Rara vez los veo de noche, como hoy. Extrañamente el bondi viene medio vaciongo, entonces se acomodan en el fondo, cerca de donde estoy. Uno llora. Se lo ve mal, apesadumbrado. También se lo ve bastante colocado y huele a paco, porro y vino barato. La pierna izquierda del jean, de la rodilla para abajo, está manchada con algo que no distingo si es vómito o agua de zanja. Lleva colgada en el pecho una mochila con un perrito marca cusco que no debe tener un mes y no emite sonido alguno. Sólo saca la cabeza y se vuelve a esconder cada vez que el pibe brota en llanto.

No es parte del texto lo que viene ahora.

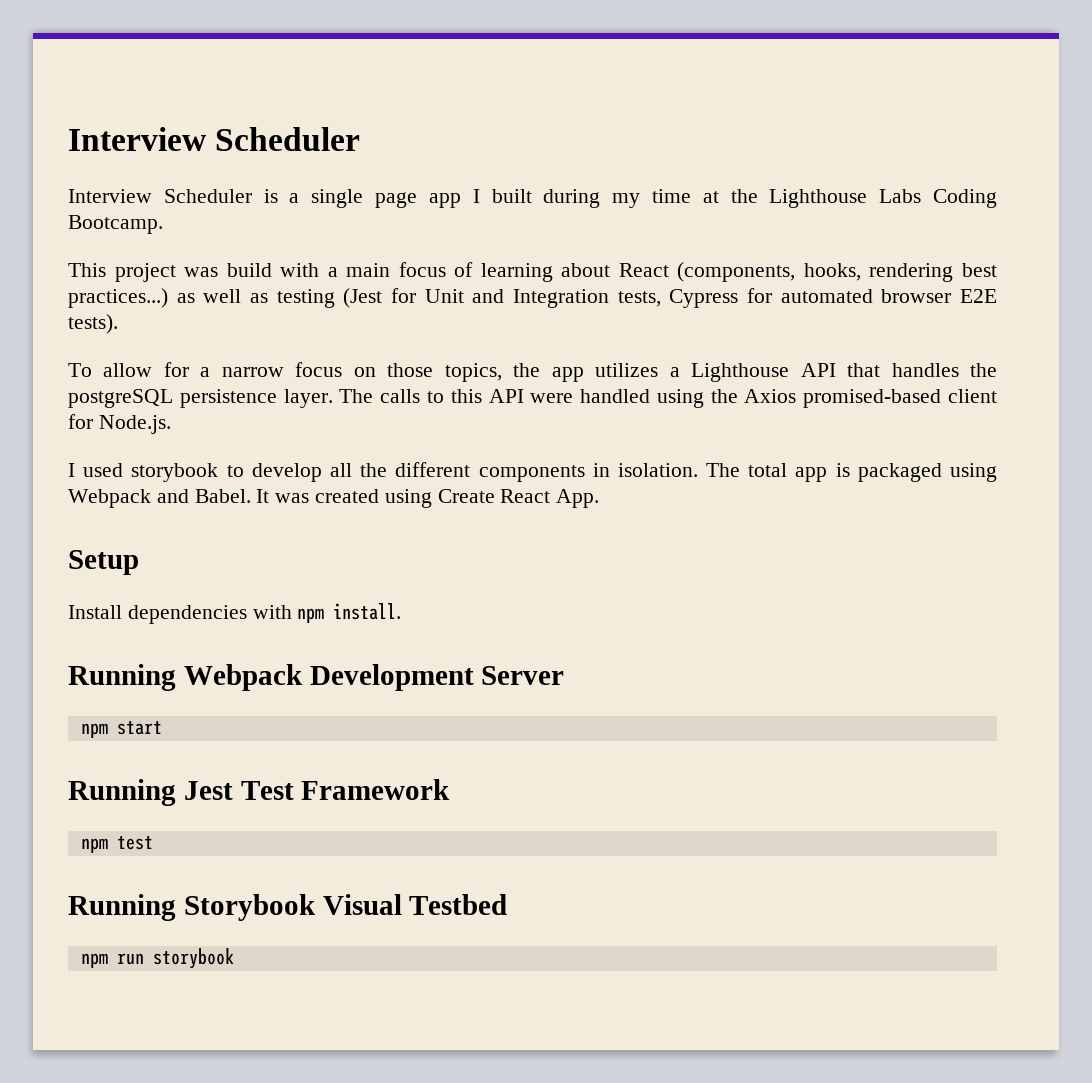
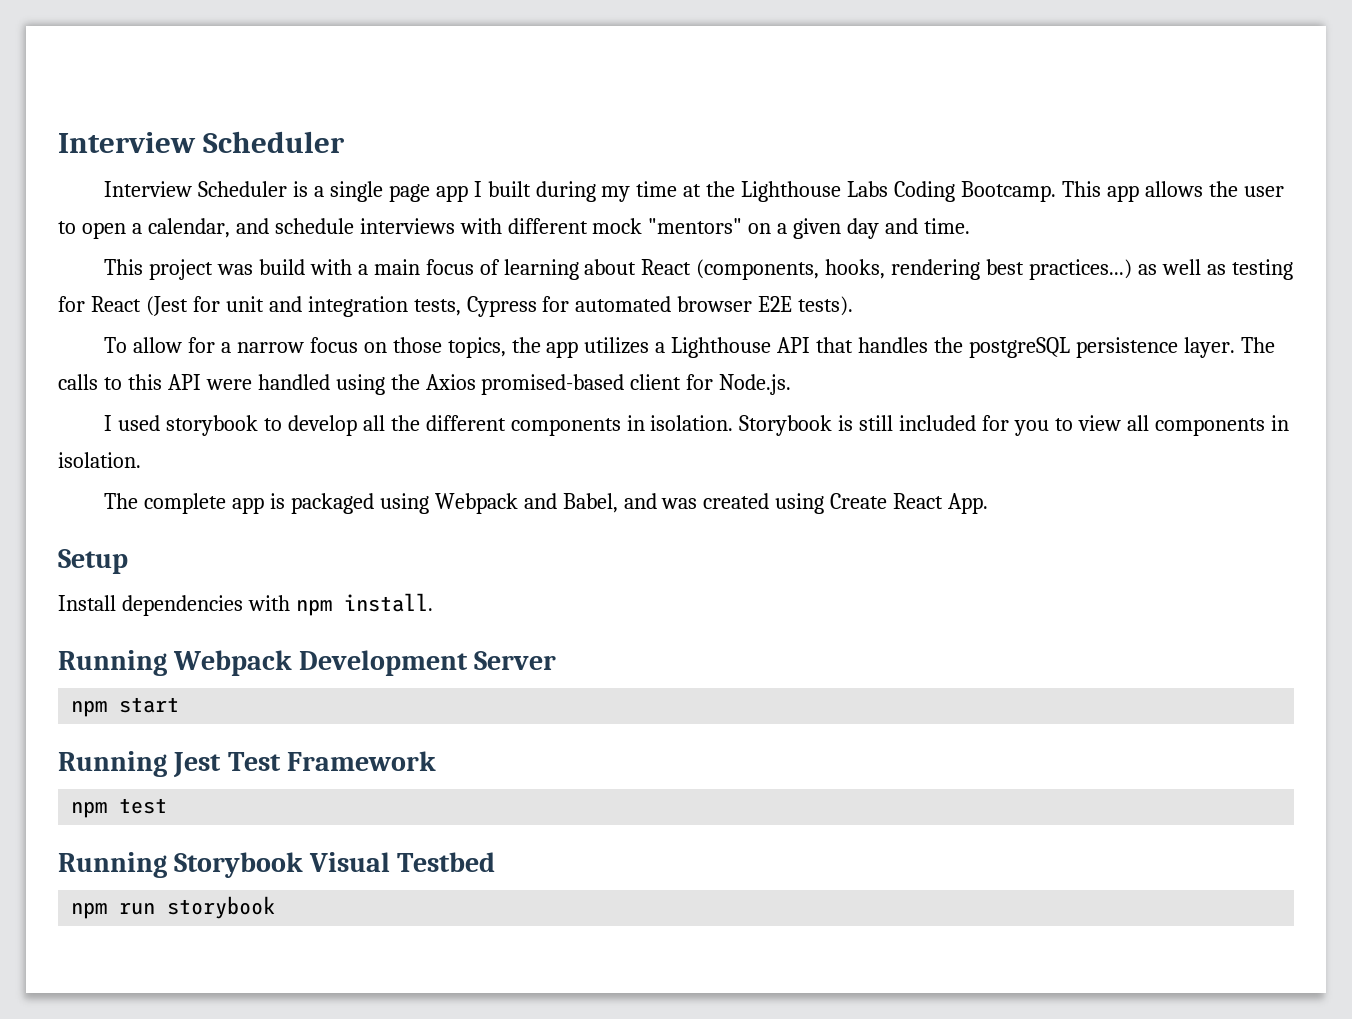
(163, 224) none -> [1061,181,1284,202] [58,218,971,239] This app allows the user to open a calendar, and schedule interviews with different mock "mentors" on a given day and time.
[343,288,609,308] (Jest for Unit and Integration -> [58,296,408,317] for React (Jest for unit and integration
[706,463,788,477] The total -> [739,415,1289,436] [58,452,141,468] [104,493,227,514] Storybook is still included for you to view all components in isolation. // The complete
[194,489,270,503] Babel. It -> [562,493,657,513] Babel, and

Los otros dos le dicen -serios- que estas cosas pasan, que está en los planes del señor hacernos sentir así para que seamos humildes y no pensemos que nos curamos por propia voluntad, sino que es por su gracia.
Hace rato que no escucho una opinión tan áspera y turbia, así que les presto atención. Le piden al que llora que vuelva a contar «lo que pasó después» y el pibe arranca. Empezamos mal, me cagaron el principio. El que llora tiene una verba pastosa, le cuesta modular, y entre mocos y lágrimas se le entiende la mitad. Por lo que cazo, en algún momento sintió que tenía mucha plata porque había vendido todo, pasó por una esquina, habló con unos chabones que lo llevaron hasta la villa, tomaron una birra y después se le borró todo. Lo primero que recuerda es que le dio mucho miedo estar así. Alguien que estaba en ese grupete lo dejó mandar un wasap, y entonces como a las dos horas cayeron los que ahora están con él. Mientras esperaba que lo vinieran a buscar se arrodilló y rezó todo el rato. Los que estaban con él en la villa se fueron y lo dejaron solo. Cuenta que sintió frío, que le temblaba el cuerpo y que le daba mucha culpa sentirse «livianito». Que el único que se le acercó fue él -les muestra la mochila con el perrito que, ante el movimiento, saca la cabecita y se vuelve a esconder-. Uno de los pibes, alto, de pelo corto y con chaleco de jean y remera de Motorhead, -mientras acaricia la cabeza del perrito- le dice que extraña la falopa y que siempre la va extrañar y que es lo primero a lo que tiene que acostumbrarse porque eso no se va. Le pregunta cuánto tomó, pero el que llora no le sabe decir cuánto ni qué aunque no queden muchas dudas. En Laferrere Town se sientan. Uno de los pibes, al ver que el que llora está realmente compungido les propone orar un rato, juntos, pero no para pedirle al señor que les perdone las cagadas que se mandan, sino para agradecerle la oportunidad de contar el cuento. ¡Epa! Ésa no es tan común, es original, tiene cierta poesía y más de un inquisidor se pondría del orto al escucharla. Cuando los otros cierran los ojos el que hizo la propuesta mira a los que estamos alrededor, pero, cuándo no, al único que mira fijo es a mí.
-Si quieren, nos pueden acompañar. El señor nos habla a todos.
Nadie le contesta. Ninguno nos sumamos. No les importa. Cuando arrancan, el perrito empieza a ladrar. Todos nos cagamos de risa, incluso el que llora.